My son is a rising junior at Virginia Tech and pulled a real bone-head trick last spring. Last week we found out that his scholarship was suspended again. His scholarship was suspended last spring when the Army pulled his scholarship because he failed a physical test. He says he was sick that day and missed the qualifying run time by few seconds. He did not know the impact of the failed test until the spring. When he showed up for classes in the spring, he found out that his scholarship was yanked. He got a loan to cover his tuition but it is obvious that this mini-crisis left him severely depressed. Eventually he stopped going to class and skipped most of his exams. You can guess what his spring semester grade point average was. Last week the Army told him his scholarship was suspended for the fall. He did not tell his mom or me until he had to. Naturally we reacted to the news differently. She can barely talk to him without making some kind of threat. He lied to her and her vision of his future is shattered. She is hurt and she wants her pound of flesh. I am disappointed but I know we have a short window in which we can partially fix the problem and develop a new career plan. The first part of the plan is to change majors. The job opportunities with this new plan are less but my son thinks he will be happier. Fixing his attitude is a bigger challenge. Maybe in a few years he can laugh at his actions. Here is what that wise old sage, Rafiki, said about living with the pain of bad decisions.
Adult Simba: I know what I have to do. But going back will mean facing my past. I’ve been running from it for so long.
[Rafiki hits Simba on the head with his stick]
Adult Simba: Ow!

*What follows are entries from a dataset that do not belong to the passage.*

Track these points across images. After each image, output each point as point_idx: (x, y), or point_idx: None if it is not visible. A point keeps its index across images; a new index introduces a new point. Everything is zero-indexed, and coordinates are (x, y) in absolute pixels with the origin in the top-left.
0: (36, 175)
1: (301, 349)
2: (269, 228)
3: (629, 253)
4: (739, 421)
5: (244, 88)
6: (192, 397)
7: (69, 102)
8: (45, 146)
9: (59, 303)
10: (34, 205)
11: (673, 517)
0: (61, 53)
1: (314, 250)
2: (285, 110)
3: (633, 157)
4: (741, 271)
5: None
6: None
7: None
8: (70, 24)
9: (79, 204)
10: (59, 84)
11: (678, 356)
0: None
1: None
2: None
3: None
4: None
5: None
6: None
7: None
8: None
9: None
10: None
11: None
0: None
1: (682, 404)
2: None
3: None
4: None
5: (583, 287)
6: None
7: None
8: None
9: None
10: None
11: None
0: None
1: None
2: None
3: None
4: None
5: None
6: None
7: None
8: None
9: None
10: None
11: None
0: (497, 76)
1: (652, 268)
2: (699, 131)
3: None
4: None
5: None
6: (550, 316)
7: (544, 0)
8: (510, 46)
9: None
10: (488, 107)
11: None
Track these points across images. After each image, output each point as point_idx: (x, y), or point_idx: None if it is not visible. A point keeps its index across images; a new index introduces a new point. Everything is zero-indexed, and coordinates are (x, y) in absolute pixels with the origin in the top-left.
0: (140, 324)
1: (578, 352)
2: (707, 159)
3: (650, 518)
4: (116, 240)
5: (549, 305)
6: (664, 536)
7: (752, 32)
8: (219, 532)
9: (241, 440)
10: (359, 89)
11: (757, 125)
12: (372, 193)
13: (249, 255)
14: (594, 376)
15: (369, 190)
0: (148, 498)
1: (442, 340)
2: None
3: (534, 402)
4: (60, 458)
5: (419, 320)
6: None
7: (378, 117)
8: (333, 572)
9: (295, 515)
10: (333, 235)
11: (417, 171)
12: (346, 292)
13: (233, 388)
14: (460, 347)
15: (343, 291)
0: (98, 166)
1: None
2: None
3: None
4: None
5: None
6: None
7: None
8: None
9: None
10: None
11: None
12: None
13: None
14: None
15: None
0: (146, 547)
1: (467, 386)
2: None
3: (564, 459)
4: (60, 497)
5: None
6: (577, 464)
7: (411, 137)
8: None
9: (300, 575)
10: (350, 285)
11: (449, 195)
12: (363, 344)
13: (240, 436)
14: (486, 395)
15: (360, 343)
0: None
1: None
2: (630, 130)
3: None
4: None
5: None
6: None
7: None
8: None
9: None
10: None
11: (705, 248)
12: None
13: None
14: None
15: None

Jeez, what was that for?
Rafiki: It doesn’t matter. It’s in the past.
Adult Simba: Yeah, but it still hurts.
Rafiki: Oh yes, the past can hurt. But the way I see it, you can either run from it, or… learn from it.
[swings his stick at Simba again who ducks out of the way]
Rafiki: Ha. You See? So what are you going to do?
Adult Simba: First, I’m gonna take your stick.
[Simba snatches Rafiki’s stick and throws it and Rafiki runs to grab it]
Rafiki: No, not the stick! Hey, where you going?
Adult Simba: I’m going back!
Rafiki: Good! Go on! Get out of here!